— Гм. — Деян хотел было напомнить, чем это «самообладание» едва не обернулось для Беона, но в последний момент прикусил язык. Тогда у чародея, как ни досадно было признавать, существовала серьезная причина злиться, и похвальба, пожалуй, не была пустой: если б тот не владел собой получше многих, все могло бы обернуться куда большей бедой. И уж точно все те грубые упреки и подначки, которые Деян опрометчиво высказывал, не оставались бы без ответа.
— Понимаю, тебе пришлось узнать меня не с лучшей стороны. — Голем, однако, верно понял его гримасу. — И сожалею об этом. Ани ер онгран: никто не совершенен…
— Да Мрак с этим, — отмахнулся Деян. Мысль, давно вертевшаяся в голове, наконец-то обрела четкость. — Ты ведь можешь говорить на многих языках?
— Да.
— Тогда — ты знаешь, что значит «вильмо»? Что это за наречие? Та старуха-знахарка, что не дала мне помереть, — она всюду это словцо вворачивала, потому ее и все и звали так, — несколько смущенно пояснил Деян: подумалось вдруг, что не очень-то вежливо с его стороны прерывать рассказ посторонними вопросами, но идти на попятную было уже поздно. — Кто она, из каких земель к нам пришла? Один Господь знает… Имени ее родного — и то никто припомнить не смог: так и лежит под безымянным камнем, хотя сама грамотная была, даже меня, дурня, писать обучила, и много добра другим сделала — даром что доживала не в своем уме. Мужики хотели было прозвище это ее, «Вильма», на камне выбить, чтоб хоть так память сохранить, но потом подумали — может, это непристойность какая по-иноземному, или еще что дурное. Так все и оставили, чтоб хуже не сделать. Вроде ж и лет много прошло, сосна у могилы выше меня вымахала, но все равно, гложет порой, что вот так вот, без имени, без памятки хоть какой, — виновато закончил Деян.
— Непристойность? Нет. — Голем поскреб бороду. — «Вильмо», «вельямо», «велимо» — так в мое время говорили люди в землях к северу от Заречья. По их древним верованиям, это защитное слово: чтоб боги и лесные духи сказанного дальше не слышали. Так говорили, когда жаловались, — чтоб духи не осерчали; когда нажитым хвастались — чтоб духи не отобрали, и тому подобное. Радек и Тина, мои старинные товарищи и соратники по Кругу, и моя жена тоже иногда использовали его — а они все родом как раз из тех мест… Наверное, и старуха твоя оттуда: не так уж тут и далеко.
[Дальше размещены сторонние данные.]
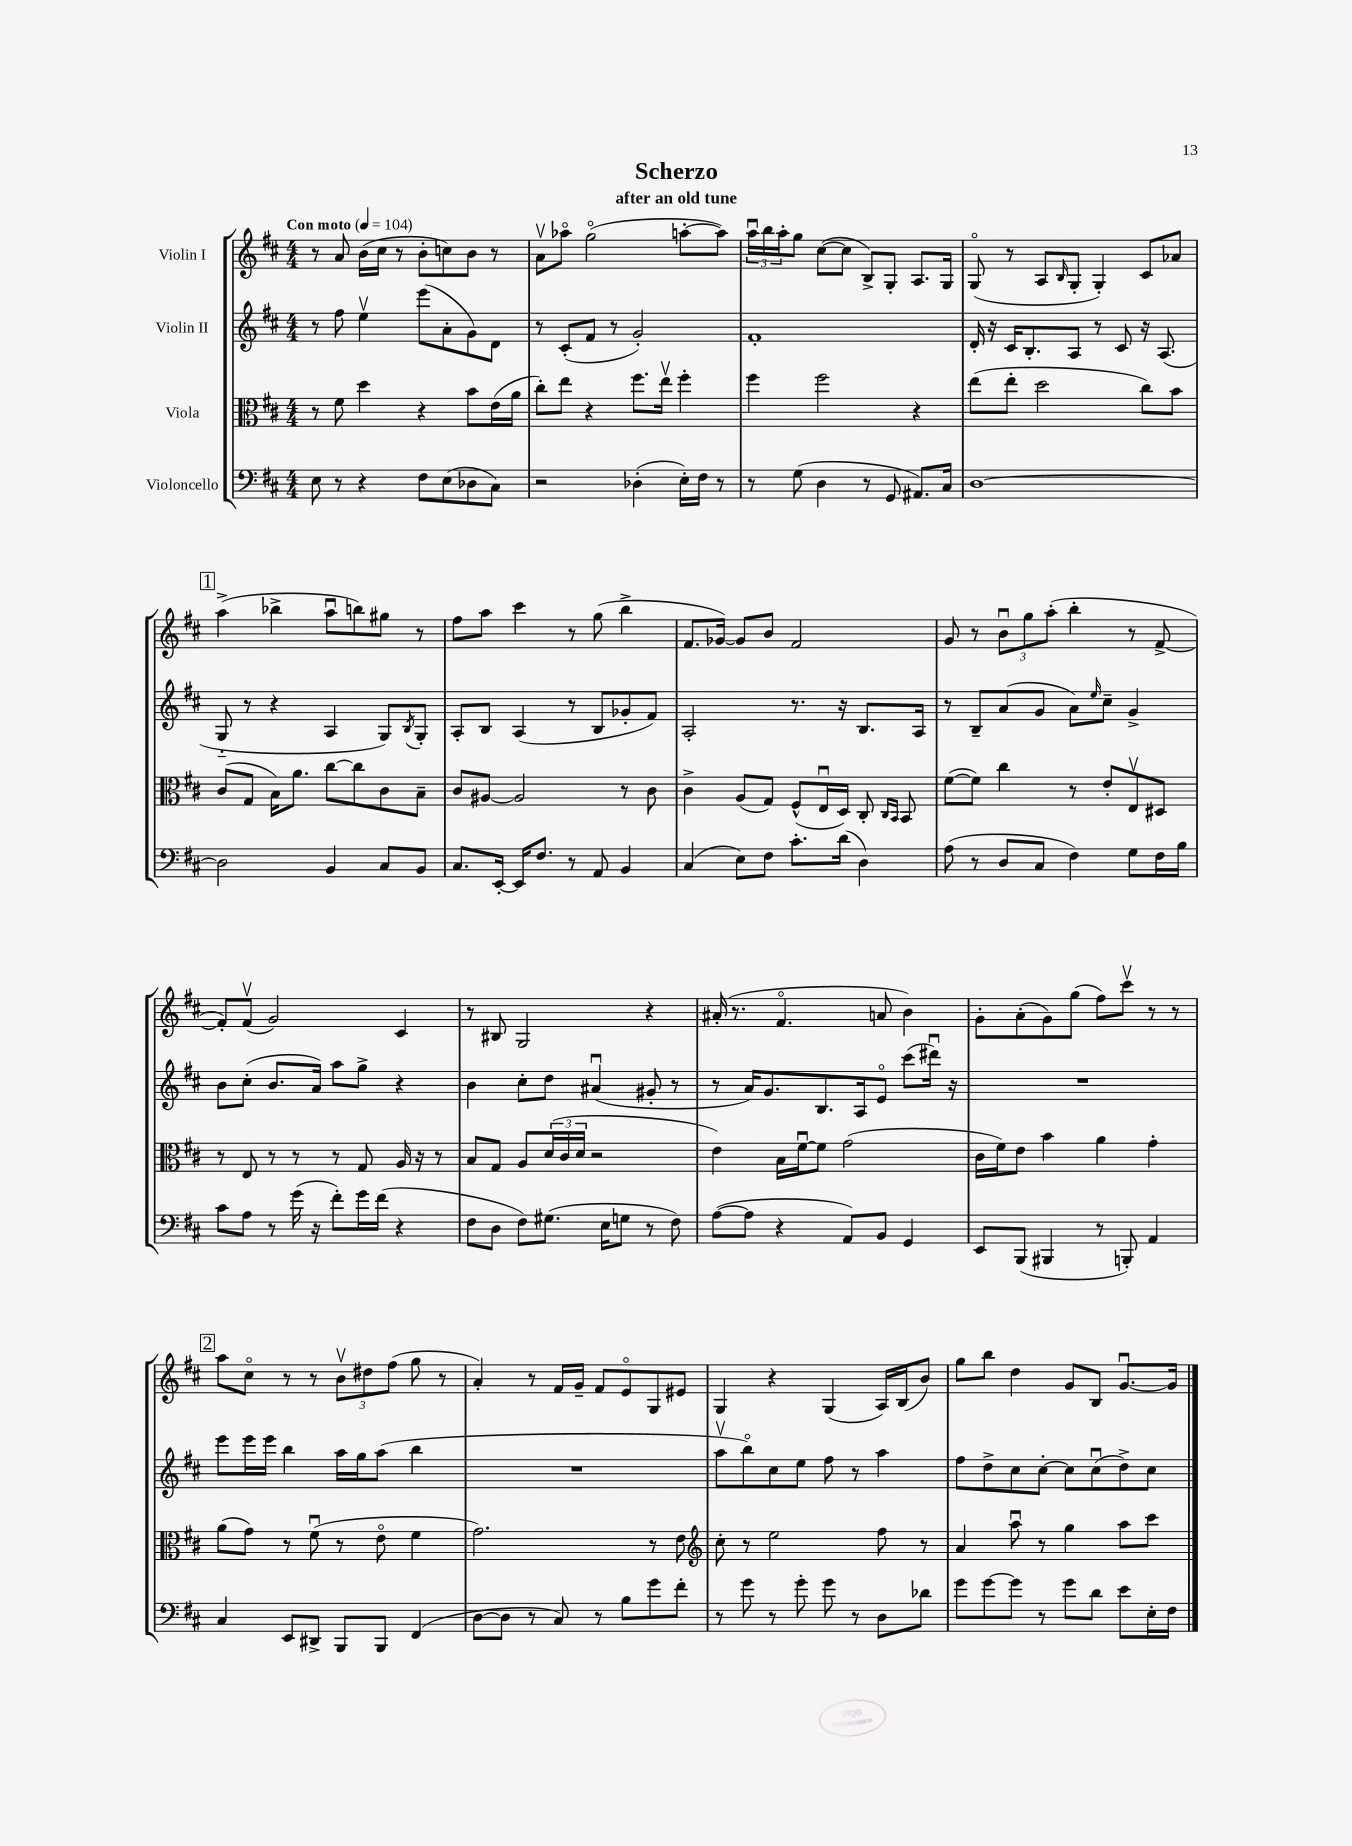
\header { title = "Scherzo" subtitle = "after an old tune" }
<<
\new StaffGroup <<
\new Staff = "s0" \with { instrumentName = "Violin I" } {
    \clef treble \key d \major \numericTimeSignature \time 4/4 \tempo "Con moto" 4 = 104
    r8 a'8 b'16( cis''16 r8 b'8-. c''8) b'8 r8 |
    a'8\upbow aes''8\flageolet g''2\flageolet( a''8~-. a''8) |
    \tuplet 3/2 { a''16\downbow b''16 a''16-. } g''8 cis''8~( cis''8 b8->) g8-. a8. g16 |
    g8\flageolet( r8 a8 \grace { b16 } g8-. g4-.) cis'8 aes'8 |
    \mark \markup { \box "1" } a''4->( bes''4-> a''8\downbow b''8) gis''8 r8 |
    fis''8 a''8 cis'''4 r8 g''8( b''4-> |
    fis'8. ges'16~) ges'8 b'8 fis'2 |
    g'8 r8 \tuplet 3/2 { b'8\downbow g''8 a''8-.( } b''4-. r8 fis'8~-> |
    fis'8-.) fis'8\upbow( g'2) cis'4 |
    r8 bis8 g2 r4 |
    ais'16-.( r8. fis'4.\flageolet a'8 b'4) |
    g'8-. a'8-.( g'8) g''8( fis''8) cis'''8\upbow r8 r8 |
    \mark \markup { \box "2" } a''8 cis''8\flageolet r8 r8 \tuplet 3/2 { b'8\upbow dis''8 fis''8( } g''8 r8 |
    a'4-.) r8 fis'16 g'16-- fis'8 e'8\flageolet g8 eis'8 |
    g4 r4 g4( a16) b16( b'8) |
    g''8 b''8 d''4 g'8 b8 g'8.~\downbow g'16 \bar "|." |
}
\new Staff = "s1" \with { instrumentName = "Violin II" } {
    \clef treble \key d \major \numericTimeSignature \time 4/4
    r8 fis''8 e''4\upbow e'''8( a'8-. g'8) d'8 |
    r8 cis'8-.( fis'8 r8 g'2-.) |
    fis'1-. |
    d'16-. r16 cis'16 b8.-. a8 r8 cis'8 r16 a8.( |
    \mark \markup { \box "1" } g8-_ r8 r4 a4 g8) \acciaccatura { b8 } g8-. |
    a8-. b8 a4( r8 b8 ges'8-. fis'8) |
    a2-. r8. r16 b8. a16 |
    r8 b8-- a'8( g'8 a'8) \grace { e''16 } cis''8-- g'4-> |
    b'8 cis''8-.( b'8. a'16) a''8 g''8-> r4 |
    b'4 cis''8-. d''8 ais'4\downbow( gis'8-. r8 |
    r8 a'16) g'8. b8. a16 e'8\flageolet cis'''8( dis'''16\downbow) r16 |
    R1 |
    \mark \markup { \box "2" } e'''8 e'''16 e'''16 b''4 a''16 g''16 a''8( b''4 |
    R1 |
    a''8\upbow b''8\flageolet) cis''8 e''8 fis''8 r8 a''4 |
    fis''8 d''8-> cis''8 cis''8~-. cis''8 cis''8\downbow( d''8->) cis''8 \bar "|." |
}
\new Staff = "s2" \with { instrumentName = "Viola" } {
    \clef alto \key d \major \numericTimeSignature \time 4/4
    r8 fis'8 d''4 r4 b'8 e'16( a'16 |
    cis''8-.) e''8 r4 fis''8. e''16\upbow fis''4-. |
    fis''4 fis''2 r4 |
    e''8( e''8-. d''2 cis''8) b'8 |
    \mark \markup { \box "1" } cis'8( g8 b16) a'8. cis''8~ cis''8 cis'8 b8-- |
    cis'8 ais8~ ais2 r8 cis'8 |
    cis'4-> a8( g8) fis8-^( e16\downbow d16) cis8-. \grace { cis16 b,16 } b,8 |
    fis'8~( fis'8) cis''4 r8 e'8-. e8\upbow dis8 |
    r8 e8 r8 r8 r8 g8 a16 r16 r8 |
    b8 g8 a8 \tuplet 3/2 { d'16( cis'16 d'16 } r2 |
    e'4) b16 fis'16~\downbow fis'8 g'2( |
    cis'16 fis'16) e'8 b'4 a'4 g'4-. |
    \mark \markup { \box "2" } a'8( g'8) r8 fis'8\downbow( r8 e'8\flageolet fis'4 |
    g'2.) r8 e'8 |
    \clef treble cis''8-. r8 e''2 fis''8 r8 |
    a'4 a''8\downbow r8 g''4 a''8 cis'''8 \bar "|." |
}
\new Staff = "s3" \with { instrumentName = "Violoncello" } {
    \clef bass \key d \major \numericTimeSignature \time 4/4
    e8 r8 r4 fis8 e8( des8 cis8) |
    r2 des4-.( e16-.) fis16 r8 |
    r8 g8( d4 r8 g,8 ais,8.) cis16 |
    d1~ |
    \mark \markup { \box "1" } d2 b,4 cis8 b,8 |
    cis8. e,16~-. e,16 fis8. r8 a,8 b,4 |
    cis4( e8) fis8 cis'8.-. d'16( d4) |
    a8( r8 d8 cis8 fis4) g8 fis16 b16 |
    cis'8 a8 r8 g'16( r16 fis'8-.) g'16 fis'16( r4 |
    fis8 d8 fis8) gis8.( e16 g8 r8 fis8) |
    a8~( a8 r4 a,8) b,8 g,4 |
    e,8 b,,8( bis,,4 r8 b,,8-.) a,4 |
    \mark \markup { \box "2" } cis4 e,8 dis,8-> b,,8 b,,8 fis,4( |
    d8~ d8 r8 cis8) r8 b8 g'8 fis'8-. |
    r8 g'8 r8 g'8-. g'8 r8 d8 des'8 |
    g'8 g'8~ g'8 r8 g'8 d'8 e'8 e16-. fis16 \bar "|." |
}
>>
>>
\layout { \context { \Score \remove "Bar_number_engraver" } }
Вряд ли она простая травница, раз, как ты говоришь, прожила столько лет, сколько люди у вас сейчас не живут. Деревенские знахари часто — слабые или плохо обученные чародеи или талантливые самоучки: наверняка она худо-бедно пользоваться силой умела. Может, натворила по молодости чего и спряталась от закона в вашей глуши; может, случайно забрела и понравилось ей у вас. Я, когда про нее услышал, подумал — уж не знакомы ли мы с ней, но нет, по абрису не сходится: ты говорил, в старухе росту было едва ль не как в тебе сейчас, но чего-чего, а росту годы прибавить не могут… Кем она была и почему осела у вас — теперь не узнать, да и нужно ли? А прозвище, каким люди нарекли, на камне можешь выбить — хуже от этого никому уж точно не будет.
— Ясно, — кивнул Деян, подумав про себя, что непременно так и сделает, если когда-нибудь вернется в Орыжь. Прежде он попросил бы Мажела или Нареха, но теперь братьев не было, и предстояло самому поработать зубилом и тяжелым молотом. Чего он делать не умел; однако после всего это не казалось такой уж непреодолимой сложностью.
«И братьям… Всем нашим надо место отвести и надгробия поставить: пусть кости невесть где их, все же память будет, — мрачно подумал Деян. — Хоть бы за этим стоит вернуться».
Глава двенадцатая
Как разумные люди
Голем долго молчал, собираясь с мыслями. Больше всего походило на то, что он никак не может решиться приступить к самой важной для себя части рассказа, той, которую откладывал мучительным многословием и ради которой и затеял это долгое откровение.
— Рибен! Прости, что перебил вопросом, — окликнул Деян чародея, пока тот окончательно не ушел в себя. — Так чем все закончилось с этими самыми хавбагами?